Brazlândia (/pt/) is the second oldest administrative region in the Federal District in Brazil. It is bordered by Sobradinho II to the northeast, Brasília to the east, and Taguatinga and Ceilândia to the south. Brazlândia was founded on June 5, 1933, receiving the status of administrative region, according to Law 4545, of December 10, 1964. Its current administrator is Devanir Gonçalves de Oliveira.

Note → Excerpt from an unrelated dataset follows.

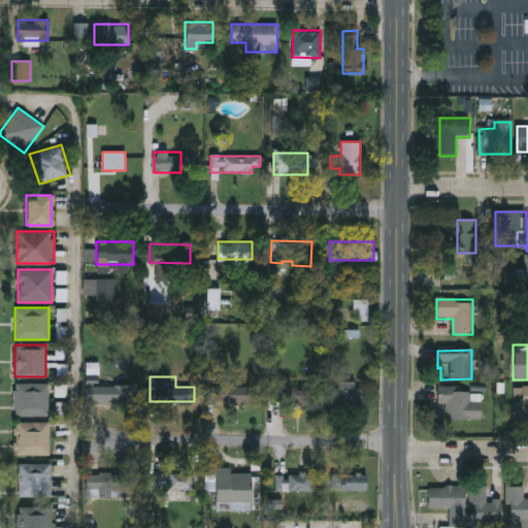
[(355,387),(364,387),(364,406),(332,406),(332,391),(336,391),(336,381),(355,381),(355,387)]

It has a population of approximately 55,000 people.

== Geography ==
Brazlandia has a tropical savanna climate (Aw, according to the Köppen climate classification). In general, the temperature ranges from 14 to 30 C and is rarely lower than 10 C or higher than 30 C. Most of the year the climate is warm and pleasant, and this continues between August and October, with an average daily maximum temperature of over 22 C. The hottest month of the year is October, with a maximum of 29 C and a minimum of 18 C on average.

== Transportation ==
The main access road to Brazlândia is the Expresso São José 27, and the main highways that access the administrative region are the Estrada Parque do Contorno - EPCT (DF-001), DF-170, DF-180, DF-206, DF-220 and DF-240, BR-251, as well as the Federal Highway BR-080 which connects to the Belém-Brasília highway, shortening access to the north and south of the country by approximately 300 km. In other words, Brazlândia is a hub for the country's North and South National Integration Hubs.